Should an ordinance pass, Daphne would join Mobile and Fairhope in determining Press-Register products such as Yes! and Gulf Coast Life to be a nuisance and source of litter.
And even though Mobile passed measures last April that were supposed to drastically reduce the number of these unwanted circulars being thrown across the city, environmental group Mobile BayKeeper says the list of citizens complaining they can’t get the Press-Register to stop is growing again.
The Press-Register agreed to make it easier to “opt-out” of having these products — more than 200,000 of which are thrown across the Mobile-Baldwin area each week — delivered to one’s home, many still say the free papers and advertising circulars keep coming even after the prescribed calls are made.
“In my experience opting out is futile, I have tried four times this year,” Jason Kudulis of Mobile Baykeeper said. “Also, the issue extends outside of the city limits of Mobile and is both a Baldwin and Mobile county litter problem. Drive down any county road and you will notice all the turquoise bags sitting in driveways, along roads and in ditches. Continuing to raise awareness about the impacts to water quality and how citizens can and should opt out if they choose is vital.”
Baykeeper is currently collecting names of people who have been frustrated in their attempts to stop delivery of these products.
“Per the ordinance the city can request a list of names [of parties] who have opted out of Gulf Coast Life. We are working to collect names of people unable to stop delivery to cross reference the city list. I can’t speak for the city on how they would handle violations but each instance is subject to fines,” Kudulis said.
Mobile had discussed a much harsher ordinance to stop the litter but backed down under threats of lawsuits made by company lawyers. Newhouse, as well as other newspaper chains across the country, have successfully argued it is their First Amendment right to throw advertising circulars, even if they have essentially no news value.
Daphne is likely to face the same intimidation issues if it pushes too far. Right now councilors say they are trying to determine who should be fined if a ticket needs to be written.
Baykeeper Executive Director Casi Callaway says she’d like to see Mobile get tough on enforcing the ordinance.
“The city has to be thorough in enforcing the handbill ordinance or it isn’t going to work.
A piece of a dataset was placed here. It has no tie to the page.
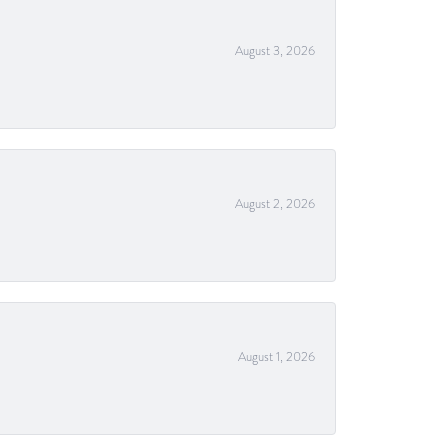
August 3, 2026
August 2, 2026
August 1, 2026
We keep finding them in the lake at Langan Park, Dog River and Three Mile Creek, not to mention any given street on their way to a nearby river,” she said. “We’re also excited to see more cities coming on line with new ordinances. If every city and county in Coastal Alabama passes this ordinance, we may be able to move to you have to request the bag of ads rather than reject it.”
Callaway asks anyone who has tried to have the circulars stopped but can’t to contact Baykeeper at 251-433-4229 or the city’s 311 service so their names will be included on the list.